Das zweite ist, daß ich immer auch den ökologischen Gesichtspunkt betone. Das gesamte Techniksystem ist auf der Basis enormer Blindheit gegen die allgemeinen Produktionsvoraussetzungen aufgebaut. Ich meine daß ein selbstbestimmtes menschliches Produktionssystem zum Beispiel dem Automobil nicht denselben Stellenwert einräumen kann wie ein von Kapital- und Absatzschlachten dominiertes. Umgekehrt sind wir heute in der Lage, stoffliche Kreislaufsysteme zu komponieren, die wie natürliche Biotope sich quasi automatisch selbst regenerieren. Das sind Fragen, die weit über das New Work Konzept hinausreichen, die es aber nicht unberührt lassen können.
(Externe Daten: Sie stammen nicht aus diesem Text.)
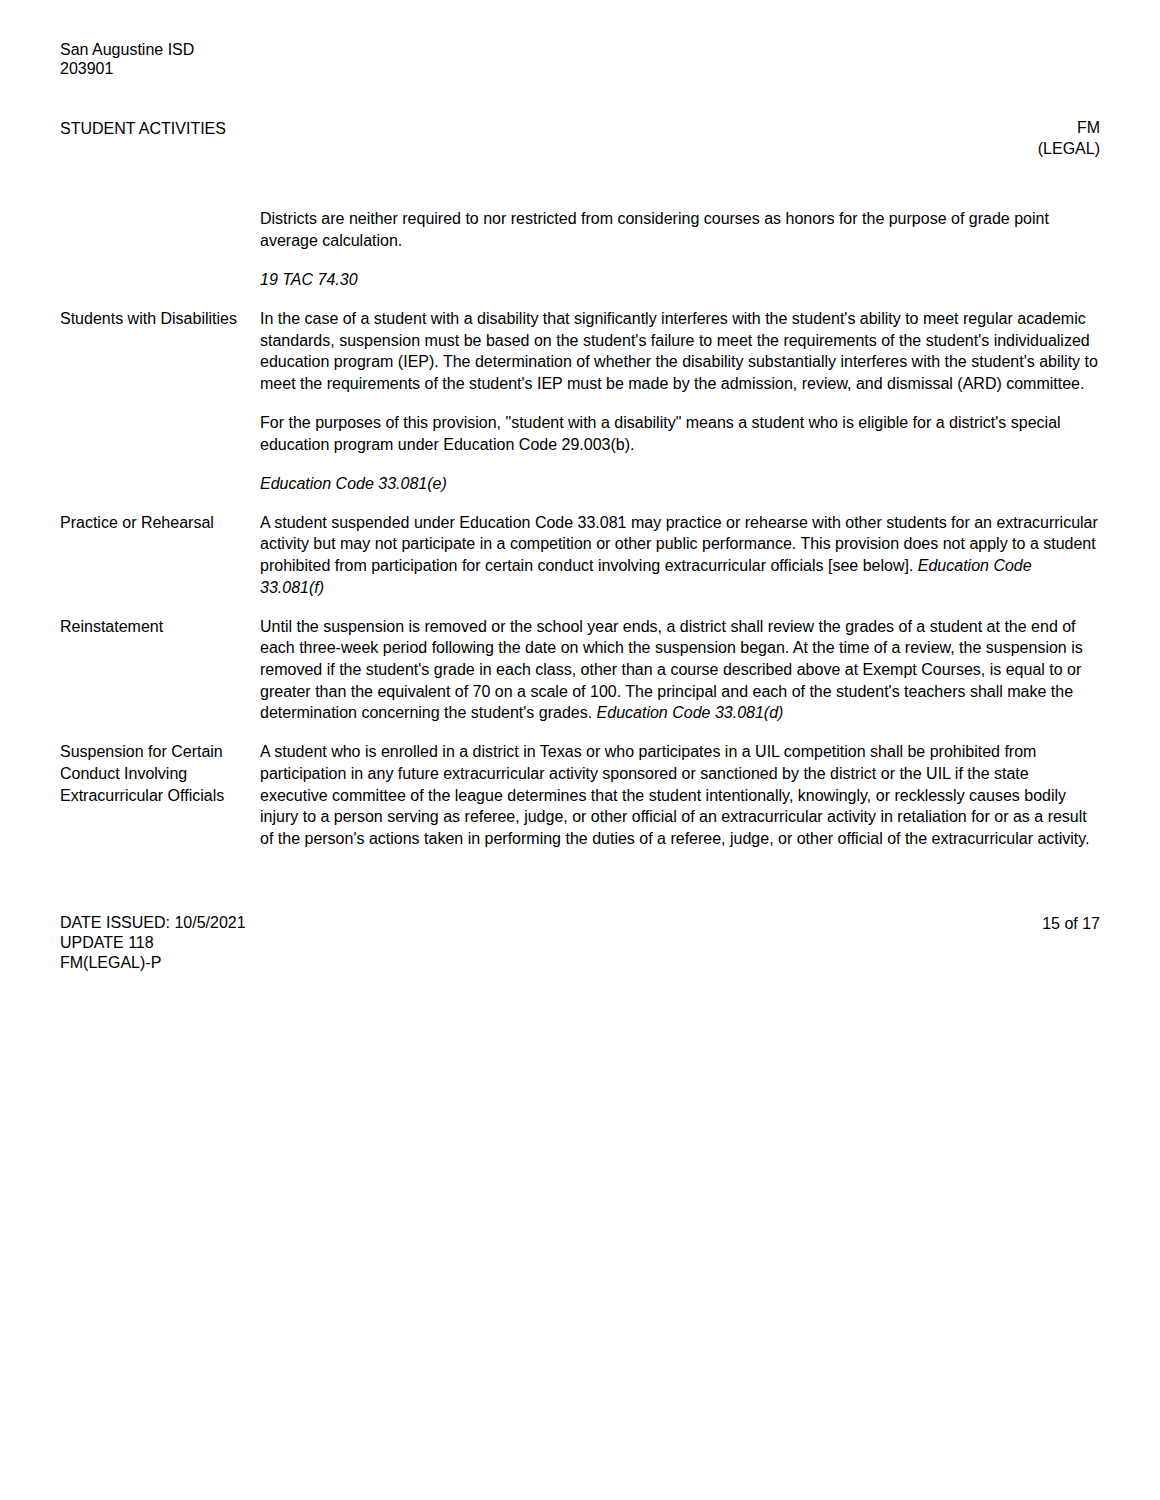San Augustine ISD
203901
STUDENT ACTIVITIES
FM
(LEGAL)
Districts are neither required to nor restricted from considering courses as honors for the purpose of grade point average calculation.
19 TAC 74.30
Students with Disabilities
In the case of a student with a disability that significantly interferes with the student's ability to meet regular academic standards, suspension must be based on the student's failure to meet the requirements of the student's individualized education program (IEP). The determination of whether the disability substantially interferes with the student's ability to meet the requirements of the student's IEP must be made by the admission, review, and dismissal (ARD) committee.
For the purposes of this provision, "student with a disability" means a student who is eligible for a district's special education program under Education Code 29.003(b).
Education Code 33.081(e)
Practice or Rehearsal
A student suspended under Education Code 33.081 may practice or rehearse with other students for an extracurricular activity but may not participate in a competition or other public performance. This provision does not apply to a student prohibited from participation for certain conduct involving extracurricular officials [see below]. Education Code 33.081(f)
Reinstatement
Until the suspension is removed or the school year ends, a district shall review the grades of a student at the end of each three-week period following the date on which the suspension began. At the time of a review, the suspension is removed if the student's grade in each class, other than a course described above at Exempt Courses, is equal to or greater than the equivalent of 70 on a scale of 100. The principal and each of the student's teachers shall make the determination concerning the student's grades. Education Code 33.081(d)
Suspension for Certain Conduct Involving Extracurricular Officials
A student who is enrolled in a district in Texas or who participates in a UIL competition shall be prohibited from participation in any future extracurricular activity sponsored or sanctioned by the district or the UIL if the state executive committee of the league determines that the student intentionally, knowingly, or recklessly causes bodily injury to a person serving as referee, judge, or other official of an extracurricular activity in retaliation for or as a result of the person's actions taken in performing the duties of a referee, judge, or other official of the extracurricular activity.
DATE ISSUED: 10/5/2021
UPDATE 118
FM(LEGAL)-P
15 of 17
"Was ist das Neue an New Work? Bergmann plädiert zwar für eine radikale Selbstverwirklichung in Gemeinschaft, doch scheint es mir im Unklaren zu bleiben, inwieweit sein Konzept über eine bloße Utopie mit moralisierendem Unterton hinausgeht."

Mir scheint das Neue an NewWork gerade das Insistieren darauf zu sein, daß "Selbstverwirklichung in Gemeinschaft" nicht eine einsame Entscheidung einiger Individuen ist, die sich dann noch dazu mit dem Schicksal abfinden müssen, vom Mainstream der gesellschaftlichen Produktivkraft abgeschnitten zu sein. Robert Kurz hat in "Antiökonomie und Antipolitik" ganz ähnliche Gedanken wie Frithjof Bergmann anklingen lassen: daß die von dieser Gesellschaft nicht mehr gebrauchte und nicht mehr organisierte Kompetenz von Individuen eigenständig organisierbar ist. Wo aber bei Robert Kurz eine große Leerstelle hinsichtlich des Funktionierens einer derart abgekoppelten Reproduktion jenseits der Lohnarbeit gähnt, die durch beliebig radikales Vokabular aufzufüllen ist, sieht Frithjof einen konkreten historischen Prozeß, der inmitten der noch funktionierenden Segmente der Warenökonomie beginnt und mit ihr in einem Spannungs- und Ergänzungs- verhältnis zugleich steht. Hier hat er sich mit tausend verschiedenen Fragen der konkreten Ausgestaltung des Entstehens von auch stofflich überlebensfähigen Communities beschäftigt, wo bei Theoretikern wie Kurz immer nur die immergleiche Versicherung steht, daß selbstverständ- lich ein Kampf und eine Auseiandersetzung um Ressourcen mit der offiziellen kapitalistischen Welt angesagt sei. Wie bitte soll man sich das konkret vorstellen? Wie soll das prima facie feindliche Überleben in einer bis an die Zähne hochgerüsteten bürgerlichen Welt und zugleich eine überlegene Reproduktionsform gleichermaßen möglich sein? Kein Wunder daß Robert Kurz sich vom Konkretismus der krisis 19 wieder distanziert hat und sich auf das Level eines allgemeinen revolutionären Bewußtseinsakts zurückgezogen hat, mit dem sich so trefflich auf die "Handwerkelei" der praktischen Bewegung heruntersehen läßt.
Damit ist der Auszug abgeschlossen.